The next major aspect affected how Soverignty was determined. Prior to Dominion, a system’s soverignty was determined by who had the larger number of Control Towers (often called “POSes”) in that particular system. It wasn’t a well liked system because an alliance often had to spend billions of isk, and hours upon hours just to fuel the hundreds of control towers under their control. It also was a major pain to take a system over because POSes have a large number of hitpoints that a fleet has to chew through, then you must wait 24 hours for the control tower to come out of their reinforced mode, so that you could destroy them. To make this task happen quickly, alliances would form massive fleets to sweep through system after system. So, CCP developed a new system, the one we currently have. Sadly, the new system is much more complicated and because of the steps an invading alliance must take AND the massive hitpoints of each of the sovreignty structures that an invading alliance needs to take down, has force alliances to build even more massive fleets to be effective in both attacking and defending sovreign territory. This was the exact opposite intent of CCP, which had hoped to give smaller alliances a better way to gain a 0.0 foothold and keep it.

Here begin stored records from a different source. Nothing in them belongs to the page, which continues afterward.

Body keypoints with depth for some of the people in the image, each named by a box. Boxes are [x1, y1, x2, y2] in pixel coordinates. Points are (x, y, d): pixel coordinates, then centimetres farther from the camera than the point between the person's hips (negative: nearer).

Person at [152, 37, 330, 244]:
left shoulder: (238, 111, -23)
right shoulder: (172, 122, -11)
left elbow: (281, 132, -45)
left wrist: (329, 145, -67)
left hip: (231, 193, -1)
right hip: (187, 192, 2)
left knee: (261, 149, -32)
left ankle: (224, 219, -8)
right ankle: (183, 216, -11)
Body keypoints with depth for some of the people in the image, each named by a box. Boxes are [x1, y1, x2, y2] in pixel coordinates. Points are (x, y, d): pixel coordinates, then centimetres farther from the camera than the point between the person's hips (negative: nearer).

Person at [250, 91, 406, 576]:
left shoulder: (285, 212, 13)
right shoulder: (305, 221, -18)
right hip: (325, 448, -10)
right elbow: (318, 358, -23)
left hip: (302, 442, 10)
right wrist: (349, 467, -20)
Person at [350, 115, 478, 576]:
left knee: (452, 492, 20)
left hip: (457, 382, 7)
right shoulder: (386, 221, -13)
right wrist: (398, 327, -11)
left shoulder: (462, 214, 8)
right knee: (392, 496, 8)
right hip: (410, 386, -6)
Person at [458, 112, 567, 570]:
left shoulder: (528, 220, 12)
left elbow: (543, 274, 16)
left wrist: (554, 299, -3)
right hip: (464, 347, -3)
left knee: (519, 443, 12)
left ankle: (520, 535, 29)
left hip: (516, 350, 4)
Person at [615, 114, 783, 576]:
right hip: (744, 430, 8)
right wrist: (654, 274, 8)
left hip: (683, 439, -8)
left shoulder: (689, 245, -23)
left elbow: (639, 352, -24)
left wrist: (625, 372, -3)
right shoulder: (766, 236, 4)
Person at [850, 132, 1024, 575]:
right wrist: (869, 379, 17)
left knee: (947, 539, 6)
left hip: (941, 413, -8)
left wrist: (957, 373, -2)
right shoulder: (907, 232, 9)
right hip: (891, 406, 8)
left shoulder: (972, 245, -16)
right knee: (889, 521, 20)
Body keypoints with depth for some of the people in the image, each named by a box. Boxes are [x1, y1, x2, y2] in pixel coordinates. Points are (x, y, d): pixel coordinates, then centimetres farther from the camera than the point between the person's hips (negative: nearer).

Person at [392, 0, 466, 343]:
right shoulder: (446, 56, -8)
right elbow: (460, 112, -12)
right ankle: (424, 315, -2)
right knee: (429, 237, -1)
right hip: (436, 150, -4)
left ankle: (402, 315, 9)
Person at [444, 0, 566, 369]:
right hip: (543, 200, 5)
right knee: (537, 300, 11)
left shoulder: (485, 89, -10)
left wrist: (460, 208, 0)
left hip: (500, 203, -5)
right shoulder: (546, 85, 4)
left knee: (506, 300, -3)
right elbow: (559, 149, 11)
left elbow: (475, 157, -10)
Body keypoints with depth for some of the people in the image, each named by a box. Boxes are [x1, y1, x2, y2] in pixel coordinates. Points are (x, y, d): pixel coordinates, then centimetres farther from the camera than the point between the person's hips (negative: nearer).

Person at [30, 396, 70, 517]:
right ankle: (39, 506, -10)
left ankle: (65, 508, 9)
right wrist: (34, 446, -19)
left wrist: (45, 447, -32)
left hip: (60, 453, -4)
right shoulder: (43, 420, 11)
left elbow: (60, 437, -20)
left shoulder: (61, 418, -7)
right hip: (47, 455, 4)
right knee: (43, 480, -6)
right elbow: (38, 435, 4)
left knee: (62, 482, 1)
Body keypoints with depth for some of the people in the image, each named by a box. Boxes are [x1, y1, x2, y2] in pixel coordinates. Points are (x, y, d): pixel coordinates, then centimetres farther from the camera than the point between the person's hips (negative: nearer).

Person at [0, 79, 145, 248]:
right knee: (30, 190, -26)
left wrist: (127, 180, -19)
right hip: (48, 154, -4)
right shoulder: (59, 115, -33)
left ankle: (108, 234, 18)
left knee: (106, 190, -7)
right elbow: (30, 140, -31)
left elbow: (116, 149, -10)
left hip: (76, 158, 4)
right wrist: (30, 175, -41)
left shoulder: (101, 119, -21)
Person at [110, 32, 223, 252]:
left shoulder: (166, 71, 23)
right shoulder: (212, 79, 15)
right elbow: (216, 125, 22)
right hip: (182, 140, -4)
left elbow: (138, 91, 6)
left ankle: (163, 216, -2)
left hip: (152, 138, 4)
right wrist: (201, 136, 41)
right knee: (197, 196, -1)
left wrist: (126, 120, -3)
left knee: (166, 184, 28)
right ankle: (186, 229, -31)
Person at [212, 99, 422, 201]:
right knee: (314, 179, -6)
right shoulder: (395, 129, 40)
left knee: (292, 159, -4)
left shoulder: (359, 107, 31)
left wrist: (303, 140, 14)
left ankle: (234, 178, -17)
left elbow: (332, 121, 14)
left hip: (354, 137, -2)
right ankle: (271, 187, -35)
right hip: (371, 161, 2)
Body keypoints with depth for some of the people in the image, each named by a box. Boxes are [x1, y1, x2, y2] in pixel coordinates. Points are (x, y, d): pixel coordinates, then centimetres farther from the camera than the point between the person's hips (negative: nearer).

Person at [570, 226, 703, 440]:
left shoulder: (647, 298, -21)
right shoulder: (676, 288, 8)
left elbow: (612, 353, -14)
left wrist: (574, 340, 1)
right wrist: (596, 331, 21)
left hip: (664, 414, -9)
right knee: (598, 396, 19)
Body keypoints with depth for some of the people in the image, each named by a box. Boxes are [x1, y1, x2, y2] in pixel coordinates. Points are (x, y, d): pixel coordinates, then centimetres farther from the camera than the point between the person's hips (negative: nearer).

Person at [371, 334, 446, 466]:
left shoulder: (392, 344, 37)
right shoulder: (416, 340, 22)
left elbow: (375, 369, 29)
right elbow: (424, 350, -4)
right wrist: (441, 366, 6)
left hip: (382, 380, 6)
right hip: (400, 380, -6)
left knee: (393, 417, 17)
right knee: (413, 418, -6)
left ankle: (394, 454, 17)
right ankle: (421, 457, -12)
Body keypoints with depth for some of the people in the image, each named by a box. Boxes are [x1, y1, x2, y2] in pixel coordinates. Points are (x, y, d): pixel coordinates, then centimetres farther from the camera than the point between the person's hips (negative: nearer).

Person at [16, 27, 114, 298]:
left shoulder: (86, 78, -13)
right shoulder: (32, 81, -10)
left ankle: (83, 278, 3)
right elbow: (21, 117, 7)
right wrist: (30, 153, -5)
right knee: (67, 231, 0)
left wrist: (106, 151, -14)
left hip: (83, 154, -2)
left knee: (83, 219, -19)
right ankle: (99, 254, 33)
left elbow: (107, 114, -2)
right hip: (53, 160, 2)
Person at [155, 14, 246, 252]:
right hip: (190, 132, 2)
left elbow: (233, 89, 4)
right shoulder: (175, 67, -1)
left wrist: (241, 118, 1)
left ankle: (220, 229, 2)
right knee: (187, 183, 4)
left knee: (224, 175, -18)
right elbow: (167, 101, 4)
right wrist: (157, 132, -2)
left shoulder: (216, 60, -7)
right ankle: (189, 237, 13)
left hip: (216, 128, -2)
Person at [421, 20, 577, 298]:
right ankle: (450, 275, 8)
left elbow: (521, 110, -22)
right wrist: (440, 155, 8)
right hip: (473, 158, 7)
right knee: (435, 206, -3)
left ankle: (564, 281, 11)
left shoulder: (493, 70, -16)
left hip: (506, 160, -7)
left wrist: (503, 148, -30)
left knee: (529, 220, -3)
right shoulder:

The third point was actually hailed as a smart move by CCP, which allowed for anomalies to be upgraded in controlled systems, so long as you purchased said upgrades. One point that most new players don’t realize is that not all 0.0 space is considered equal and regions like Pure Blind and Providence, for example, weren’t very profitable to individual players, much less alliances. At least they weren’t until this changed happened, which allowed all 0.0 alliances to increase their coffers dramatically. This was a particular boon to the weaker alliances who were unable to acquire the highly valuable moons which supported the larger, more powerful alliances. However, more money in the system allowed for a large influx of bigger and better ships to be used in sov invasions and defense. The ease of this new money brought in more and more players into 0.0, which in turn brought more money into corporations, who in turn, bought more supercapital ships.

So why all the preface information? Because 0.0 has become the exact opposite of the original intent that CCP planned, and since it really is the central driver for entire game, they felt it necessary to retool it. What makes yesterday’s devblog significant is that prior to it, CCP tended to tweak a little here, tweak a little there but had no real cohesive plan.. the changes tended to be arbitrary, based on their own visions of how the game worked.. which often didn’t mesh with the reality of the game itself. Yesterday’s Devblog from CCP Greyscale is essentially a fundemental change to the entire process, and while it is just a general overview, it differs from the usual “feel/guess” mindset that the devblogs relating to 0.0 have previously been.

Look at the devblog here: http://www.eveonline.com/devblog.asp?a=blog&bid=944
And also look at the comments here as well (and notice that CCP Greyscale is clearly spending a lot of time reviewing the submissions): http://www.eveonline.com/ingameboard.asp…ID=1560795

Will this be a new dawn for Eve Online? It may very well be.